Achieving success in Pervasive BI

21 Jan 2008


Pervasive business intelligence (BI) is the latest trend in enterprise data warehousing (EDW) and BI around the world.  In simple terms, pervasive BI delivers data warehouse insights to everyone in the enterprise, not just the privileged back-office knowledge workers.

Dennis Samuel, Sr. VP, India & South East Asia, Teradata CorpIts goal is to make thousands of daily tactical decisions better by using facts instead of experience and gut feel alone.  Imagine where every employee making 40-50 small decisions a day.  Also imagine adding pervasive BI so that 20 of those decisions are supported by facts instead of guesswork. Generally, the line-of-business managers understand pervasive BI instantly and wonder why they haven't had it all along. 

Unfortunately, computer technologies were limited, forming a barrier between the front line user and the EDW data until around 2001.  It existed because front line users need "fresh data" in addition to the historical information normally found in the EDW.  While historical data is loaded into the EDW nightly or weekly, front line employees need today's data as well. 

For example, a call center representative (CCR) needs to know a lot about the consumer calling in: residence, prior calls, profitability score, and the next best offer to suggest.  All this can be calculated nightly, ready to go each morning.  But the CCR also needs to know what calls the consumer made this morning and what the consumer did on the company website today.  Fresh and historical data need to be displayed while the consumer is still on the phone.  Getting that data from the production system, into the data warehouse, and back to the front lines is sometimes called "real time BI".  Until 2001-2002, the software and computers could not do this.

As often occurs, some enterprises didn't care about technology.  They wanted the benefits of pervasive BI now.  So in 2001-2002, numerous enterprises found ways to speed up getting data into and out of the EDW.  These visionaries were able to connect their point of sale machines, airline gate agents, web site, call center, and dozens of other front line users straight into the EDW.   As IT organisations charged ahead, the software vendors saw opportunities to improve their products in the same direction.  In a symbiotic relationship, IT experts and vendors collaborated to make the technologies work in real time.

What were the barriers that were overcome?  First, three technology subsystems had to evolve.  Second, IT organizations needed new designs and processes. 

The three technology subsystems - Data Integration Services, Decision Repositories, and Decision Services - are part of an information supply chain.  Data starts in raw form, gets transformed and cleansed, then it's repackaged and stored and repackaged, and finally analyzed and distributed.    

Data Integration Services is a hub, taking all kinds of data from many production applications, and preparing it for the EDW.  To meet the service level goal of "under one hour" or "under five minutes," delivery of the raw data needs to be "guaranteed delivery" to the data integration hub so nothing is lost and everything is on time. 

Data integration services also must clean up the data quickly or inaccurate data will lead to bad decisions.  It must remove duplicates, parse name and address, and swap out "codes" for more understandable values.  All this must occur as multiple streams of data flow into the data integration server continuously or in spurts. 

The decision repositories (data warehouses and marts) need to load the data and serve it up as fast as possible.  The task is difficult because data loading consumes the entire EDW server, leaving nothing for the front-line and back office employees.
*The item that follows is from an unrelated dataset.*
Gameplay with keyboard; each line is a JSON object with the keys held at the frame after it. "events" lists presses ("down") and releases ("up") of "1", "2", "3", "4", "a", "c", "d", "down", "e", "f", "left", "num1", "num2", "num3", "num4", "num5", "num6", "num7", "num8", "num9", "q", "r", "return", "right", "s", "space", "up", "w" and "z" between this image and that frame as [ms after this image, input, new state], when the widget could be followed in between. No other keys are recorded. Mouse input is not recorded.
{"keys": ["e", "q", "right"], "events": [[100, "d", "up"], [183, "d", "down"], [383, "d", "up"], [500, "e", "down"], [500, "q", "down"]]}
Performance for the front line and back office users is terrible during loading. 

That's when the concept of real time data loading utility and mixed workload management tools began making an appearance.   Mixed workload management means prioritising work inside the data warehouse according to business rules.  This enables an enterprise to give the call center workers top priority, reports medium priority, and data loading low priority.  The result is data loading tasks perform well while reports run fast, and the call center runs fastest.  

Decision services grabs the EDW data, reformats it, analyses it, and delivers it to the front line user.  Since the front line user doesn't have time to read reports, the requested facts have to be short and specific to the business task.  This means delivering analytic information to BI dashboards, mobile devices, employee portals, and modern "composite applications".  Since nearly 50 per cent of all IT development projects are now composite applications, the EDW and decision services must fit into those developer tools and applications.  The result is the ability to deliver analytic insights in any business process.  Pervasive BI.

The IT organisation also has some critical success factors.  First, there must be a service level agreement between the IT Division and the front line users for performance and availability.  Negotiating the agreement wrings out all the cost issues, true business needs, and project objectives.  The second success factor is mission critical availability. 

The entire information supply chain must be "always on, always available."   Since many business processes run any time of the day, the pervasive BI subsystems must as well.  But most companies have not made the end-to-end information supply chain mission critical.  This is the area of the biggest risk.  The good news is most IT divisions know how to do it with their mainframes and UNIX servers.  They simply need to apply those principles to the pervasive BI infrastructure. 

Pervasive BI is trending upwards, having moved from the early adopters into the mainstream.  The visionaries have blazed a path but there is still time to be a leader in your market using pervasive BI.  Just don't wait until this trend is, well, pervasive.